Poucos executivos já encararam um desafio como esse. Algumas das figuras mais icônicas da indústria da tecnologia derreteram sob a pressão de investigações contra a formação de trustes. Bill Gates, que era CEO da Microsoft no último grande caso de combate à formação de trustes no setor da tecnologia movido pelo Departamento de Justiça, duas décadas atrás, deu a impressão de ser combativo e dissimulado nos depoimentos, reforçando a imagem da empresa como valentona que buscava vencer a qualquer custo. No ano passado, Gates disse que o processo foi uma “distração” tão grande que o fez “errar” na transição para o mundo dos celulares, cedendo esse mercado ao Google.

Page lidou com as investigações iminentes contra a formação de trustes demonstrando distanciamento, investindo seu tempo em projetos tecnológicos futuristas em vez de se reunir com advogados. Mesmo quando a União Europeia aplicou três pesadas multas ao Google por causa de suas práticas anticompetitivas, Page mal falou publicamente no assunto.

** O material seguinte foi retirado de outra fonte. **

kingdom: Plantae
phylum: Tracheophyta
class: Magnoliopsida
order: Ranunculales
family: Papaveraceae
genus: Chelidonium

Infância humilde e trajetória de desafios levaram Sundar Pichai a se credenciar para substituir fundadores da empresa Foto: Max Whittaker/NYT

Em chamada coletiva com os repórteres na terça feira, funcionários do Departamento de Justiça se recusaram a revelar se tinham conversado com Page durante a investigação. Na queixa apresentada, o Departamento de Justiça e 11 Estados alegaram que o Google limitou a concorrência no mercado de buscas ao firmar acordos com fabricantes de celulares, entre elas a Apple, e operadoras que impediram as as rivais de concorrer de maneira justa.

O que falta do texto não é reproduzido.